══ Records to use ══

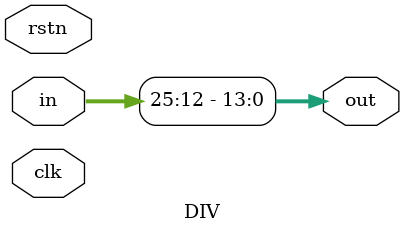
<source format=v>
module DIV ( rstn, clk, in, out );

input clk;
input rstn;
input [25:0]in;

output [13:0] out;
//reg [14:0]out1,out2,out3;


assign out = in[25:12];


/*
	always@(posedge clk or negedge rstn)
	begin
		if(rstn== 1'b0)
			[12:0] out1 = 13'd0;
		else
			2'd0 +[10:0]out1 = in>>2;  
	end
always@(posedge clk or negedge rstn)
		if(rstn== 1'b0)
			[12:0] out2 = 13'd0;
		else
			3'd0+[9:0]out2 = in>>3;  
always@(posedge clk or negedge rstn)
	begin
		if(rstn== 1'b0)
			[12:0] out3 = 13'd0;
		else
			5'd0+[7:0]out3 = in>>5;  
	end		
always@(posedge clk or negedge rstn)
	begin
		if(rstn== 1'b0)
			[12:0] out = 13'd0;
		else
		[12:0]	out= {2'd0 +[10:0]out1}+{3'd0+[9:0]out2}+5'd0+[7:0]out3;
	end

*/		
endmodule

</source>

═══
══ Records to use ══

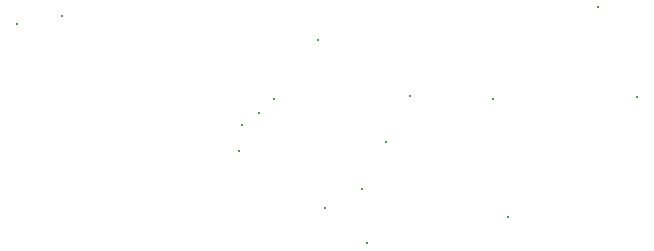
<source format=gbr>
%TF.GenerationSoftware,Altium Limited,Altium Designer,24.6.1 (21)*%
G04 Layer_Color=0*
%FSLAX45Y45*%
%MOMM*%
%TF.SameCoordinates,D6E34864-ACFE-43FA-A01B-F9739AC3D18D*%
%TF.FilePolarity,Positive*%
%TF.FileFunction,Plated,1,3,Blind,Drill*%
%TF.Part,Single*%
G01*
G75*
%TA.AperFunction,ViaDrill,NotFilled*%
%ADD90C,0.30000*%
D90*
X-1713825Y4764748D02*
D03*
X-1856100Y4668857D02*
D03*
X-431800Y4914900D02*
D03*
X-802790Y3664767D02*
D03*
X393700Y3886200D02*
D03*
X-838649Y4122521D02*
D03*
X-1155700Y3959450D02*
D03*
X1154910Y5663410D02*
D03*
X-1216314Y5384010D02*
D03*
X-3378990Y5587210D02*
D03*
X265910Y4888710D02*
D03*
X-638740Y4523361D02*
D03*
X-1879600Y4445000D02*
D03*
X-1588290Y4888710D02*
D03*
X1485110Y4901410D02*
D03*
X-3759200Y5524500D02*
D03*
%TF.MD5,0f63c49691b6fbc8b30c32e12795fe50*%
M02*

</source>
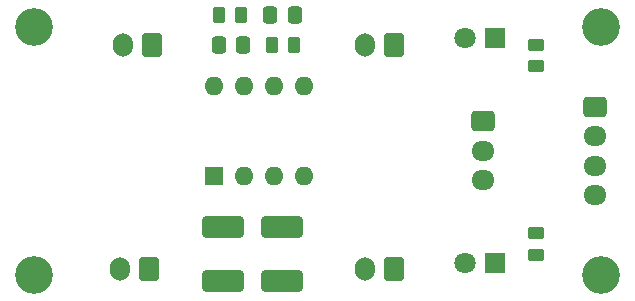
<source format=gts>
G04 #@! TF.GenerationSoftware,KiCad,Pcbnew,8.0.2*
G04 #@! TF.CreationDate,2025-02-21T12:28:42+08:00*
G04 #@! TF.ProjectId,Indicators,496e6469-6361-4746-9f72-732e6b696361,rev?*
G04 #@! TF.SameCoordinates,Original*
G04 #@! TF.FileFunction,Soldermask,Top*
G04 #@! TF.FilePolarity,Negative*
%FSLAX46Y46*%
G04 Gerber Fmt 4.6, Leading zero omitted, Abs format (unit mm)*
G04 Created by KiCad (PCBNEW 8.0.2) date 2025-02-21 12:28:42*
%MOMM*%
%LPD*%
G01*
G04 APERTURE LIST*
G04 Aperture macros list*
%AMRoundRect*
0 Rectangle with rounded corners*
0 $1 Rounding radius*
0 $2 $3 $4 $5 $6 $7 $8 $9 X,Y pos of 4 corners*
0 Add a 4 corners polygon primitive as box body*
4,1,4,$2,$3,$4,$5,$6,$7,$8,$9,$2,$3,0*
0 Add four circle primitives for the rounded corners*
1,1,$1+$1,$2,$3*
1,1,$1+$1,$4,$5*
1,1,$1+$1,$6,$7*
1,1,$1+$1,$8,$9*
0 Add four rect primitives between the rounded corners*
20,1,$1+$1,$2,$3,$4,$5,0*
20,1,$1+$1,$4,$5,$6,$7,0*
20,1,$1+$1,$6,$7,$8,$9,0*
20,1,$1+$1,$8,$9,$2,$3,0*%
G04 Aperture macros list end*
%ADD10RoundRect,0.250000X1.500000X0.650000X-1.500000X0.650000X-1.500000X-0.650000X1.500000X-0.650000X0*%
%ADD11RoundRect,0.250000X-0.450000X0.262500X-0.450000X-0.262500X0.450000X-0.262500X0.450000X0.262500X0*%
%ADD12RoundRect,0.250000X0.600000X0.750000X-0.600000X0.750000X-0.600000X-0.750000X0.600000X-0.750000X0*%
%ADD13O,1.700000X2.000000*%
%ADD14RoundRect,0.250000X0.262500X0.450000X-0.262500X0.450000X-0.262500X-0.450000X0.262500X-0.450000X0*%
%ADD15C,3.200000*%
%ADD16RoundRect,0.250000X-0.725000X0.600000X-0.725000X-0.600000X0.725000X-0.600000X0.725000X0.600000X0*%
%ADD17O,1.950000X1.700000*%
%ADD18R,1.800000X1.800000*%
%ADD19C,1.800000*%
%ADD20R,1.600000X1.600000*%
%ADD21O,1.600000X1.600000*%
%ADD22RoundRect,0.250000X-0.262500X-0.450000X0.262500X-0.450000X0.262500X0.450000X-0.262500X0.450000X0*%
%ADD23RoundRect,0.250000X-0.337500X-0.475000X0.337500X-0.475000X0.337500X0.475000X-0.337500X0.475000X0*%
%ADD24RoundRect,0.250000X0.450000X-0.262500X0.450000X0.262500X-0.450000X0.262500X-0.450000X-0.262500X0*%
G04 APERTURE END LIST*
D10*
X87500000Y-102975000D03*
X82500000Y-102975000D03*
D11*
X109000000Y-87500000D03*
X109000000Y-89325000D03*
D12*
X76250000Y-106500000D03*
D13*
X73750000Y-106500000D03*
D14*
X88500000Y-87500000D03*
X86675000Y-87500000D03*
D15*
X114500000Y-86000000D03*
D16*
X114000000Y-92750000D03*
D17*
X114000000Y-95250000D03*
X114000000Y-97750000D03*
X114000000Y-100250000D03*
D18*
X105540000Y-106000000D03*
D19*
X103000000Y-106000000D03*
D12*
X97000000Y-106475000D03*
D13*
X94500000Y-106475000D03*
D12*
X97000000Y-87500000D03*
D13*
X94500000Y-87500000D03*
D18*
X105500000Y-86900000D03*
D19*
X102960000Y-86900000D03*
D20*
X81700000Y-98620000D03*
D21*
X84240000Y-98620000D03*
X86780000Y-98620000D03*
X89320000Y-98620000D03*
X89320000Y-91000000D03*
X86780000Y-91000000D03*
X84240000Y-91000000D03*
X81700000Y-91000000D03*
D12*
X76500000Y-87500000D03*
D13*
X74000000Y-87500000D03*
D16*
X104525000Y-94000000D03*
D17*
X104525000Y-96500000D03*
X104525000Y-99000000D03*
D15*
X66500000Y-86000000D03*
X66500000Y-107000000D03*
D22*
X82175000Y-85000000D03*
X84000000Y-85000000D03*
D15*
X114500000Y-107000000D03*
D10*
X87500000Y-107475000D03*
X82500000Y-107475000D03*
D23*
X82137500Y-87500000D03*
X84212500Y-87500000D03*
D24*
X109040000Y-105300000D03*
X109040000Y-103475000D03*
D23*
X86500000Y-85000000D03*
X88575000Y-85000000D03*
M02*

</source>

═══

## Assignment
Copy only this part of the entries above: the line with "X114500000Y-86000000D03*", the line with "X84240000Y-98620000D03*", and the lines between, all exactly as written.

## Written solution
X114500000Y-86000000D03*
D16*
X114000000Y-92750000D03*
D17*
X114000000Y-95250000D03*
X114000000Y-97750000D03*
X114000000Y-100250000D03*
D18*
X105540000Y-106000000D03*
D19*
X103000000Y-106000000D03*
D12*
X97000000Y-106475000D03*
D13*
X94500000Y-106475000D03*
D12*
X97000000Y-87500000D03*
D13*
X94500000Y-87500000D03*
D18*
X105500000Y-86900000D03*
D19*
X102960000Y-86900000D03*
D20*
X81700000Y-98620000D03*
D21*
X84240000Y-98620000D03*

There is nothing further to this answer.